Milagros imperceptibles

Por: Sergio Dahbar

 Ciertas lecturas regresan con el tiempo, bajo la forma de un recuerdo agazapado. De alguna manera me enfrenté a una operación mnemotécnica. Una suerte de asociación de ideas inconsciente, que me llevó a encontrarme con una vieja pasión de mi madre. Una película francesa de 1949, El silencio del mar, de Jean Pierre Melville.

Había olvidado esta película, que tanto le gustaba a Ethel. Como tantas otras cosas que se han perdido en mi memoria. ¿Cómo la recuperé? Releí Y siguió la fiesta. La vida cultural en el París ocupado por los nazis, de Alan Riding. Un libro devastador, que registra cómo continuó la vida cultural francesa en los años de la ocupación.

Deseaba releer el capítulo «Se acabó lo que se daba». Riding cuenta la relación entre el pintor surrealista Max Ernst y Leonora Carrington. Él estaba casado con Marie-Berthe Aurenche, pero se había enamorado de esta inglesa genial e imposible.

Carrington descubrió la obra de Max Ernst y quedó muda. Este pintor de melena plateada y ojos azules ­adorado por las mujeres­ valoraba enormemente cómo esta joven había desarrollado su imaginario surrealista en una adolescencia sin demasiados estímulos. Los separaban 26 años.

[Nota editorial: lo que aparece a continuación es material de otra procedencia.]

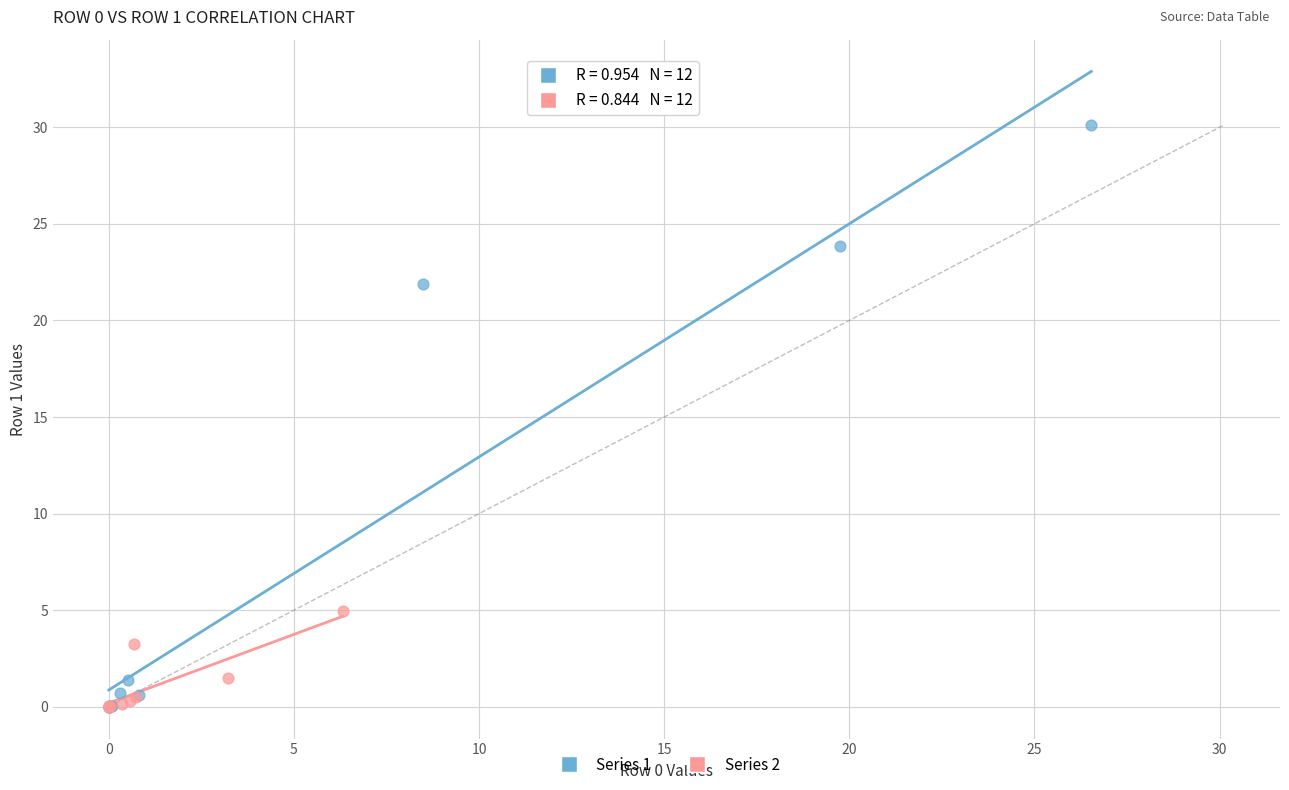

Which series contains the highest Y value?

Series 1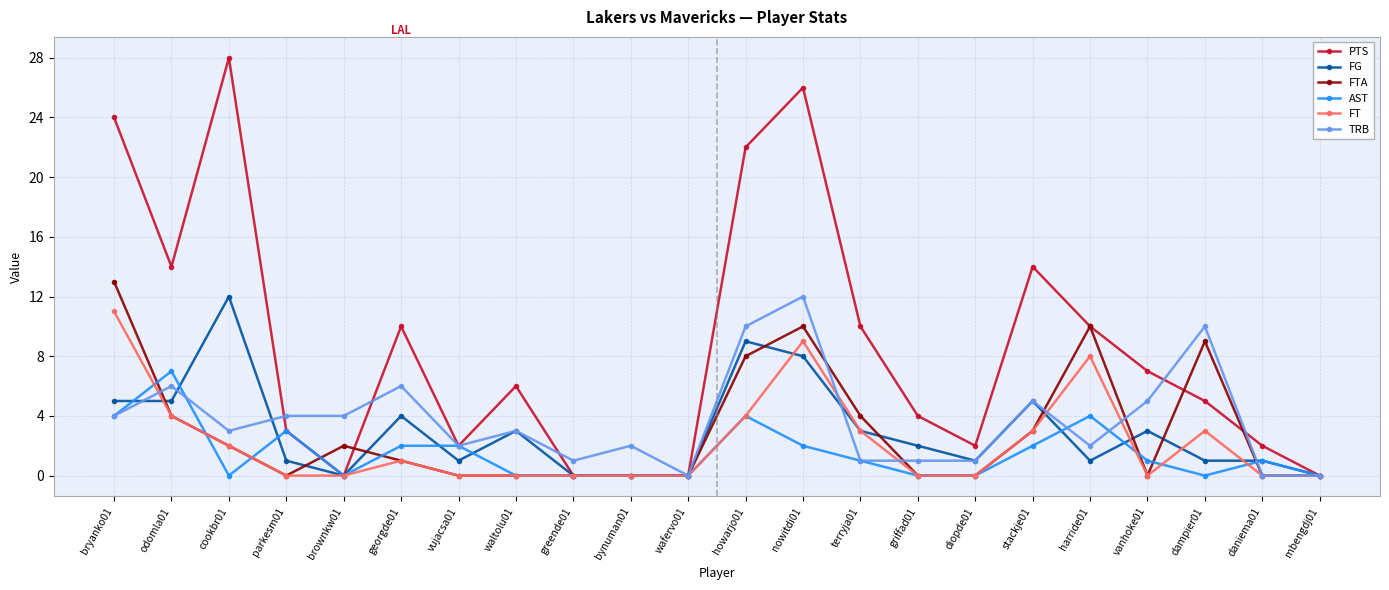

Which series has the widest spread of values?

PTS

Ernst abandonó a su esposa y se fue a vivir con Carrington al sur de Francia. Compartían una granja de piedra, que se parecía a un zoológico. Mientras él creaba deidades con formas animales, ella pintaba paredes y techos de la casa con su fauna inverosímil. Eran felices, pero llegó la guerra…

Esto es lo que deseaba releer cuando las páginas saltaron y caí en un milagro imperceptible que ocurrió en 1941. Jean Bruller era un periodista e ilustrador satírico francés, que se dedicó a la carpintería durante la ocupación nazi.

Un día leyó Jardines y carreteras, de Ernest Junger, amable retrato de Francia escrito por un oficial nazi.

Este descubrimiento lo llevó a escribir El silencio del mar, novela corta que firmó con el seudónimo Vercors, región del sur de Francia donde se había curado de una enfermedad.

Jean Bruller y el agente inglés Pierre Lescure comenzaron a publicar libros clandestinos. Fundaron Editions du Minuit, sello que se volvería respetable en la tradición editorial francesa.

Encontraron impresor: Claude Oudeville. Arriesgó una prensa que imprimía cuadernillos de ocho páginas. Una amiga de la infancia, Yvonne Paraf, encuadernó los libros a mano. Así vio la luz el libro El silencio del mar. Un pequeño milagro.

Pero, ¿qué era lo que contaba esta obra? Es un libro muy raro: narra en primera persona la historia de un hombre que vive con su sobrina en un pueblo perdido.

En esa casa se hospeda el oficial nazi Werner von Ebrennac.

Es un hombre culto, descendiente de hugonotes franceses exiliados, y cada noche se dedica a hablar sobre arte y sobre su pasión por Francia. Se revela como compositor, lee los libros de la biblioteca, alaba a Shakespeare, Cervantes, Molière y Voltaire…

Hasta puede ser un buen tipo.

Los dueños de casa prefieren quedarse en silencio. Es la única manera de resistir ante el invasor. Ese silencio es dignidad.

Bajo esa aparente convivencia, se esconden pasiones y posturas inquebrantables.

Bruller reflexiona sobre lo que fue vivir en la ocupación, con el horror nazi dentro de casa. A diferencia de quienes colaboraron con la ocupación, el tío y su sobrina libran una guerra sin abrir la boca. Aun cuando se enfrentan a un oficial que no se parece al diablo.

Junto a Suite francesa, de la rusa ­exilada en Francia­ Irene Nemirovsky, El silencio del mar es la otra gran obra que se escribió en los tiempos oscuros del nazismo en Francia.

Ocho años más tarde el cineasta Jean Pierre Melville la llevó al cine y se convirtió en una obra de culto sobre una ética posible en tiempos autoritarios. Era su ópera prima. Por años la Cinemateca Nacional, que dirigió Rodolfo Izaguirre, la reprogramó. También aparecía de vez en cuando en el canal 5.

Cada vez que la veía en la cartelera o en la programación televisiva, Ethel me llamaba para recordarme que esa era la película tan rara de la que tantas veces me había hablado. «Apenas hablan, pero dicen mucho».

Gracias a la mnemotecnia y al sorprendente Alan Riding, viajé al pasado para pensar de muchas maneras el presente que tenemos. Otra felicidad que le debo a los libros.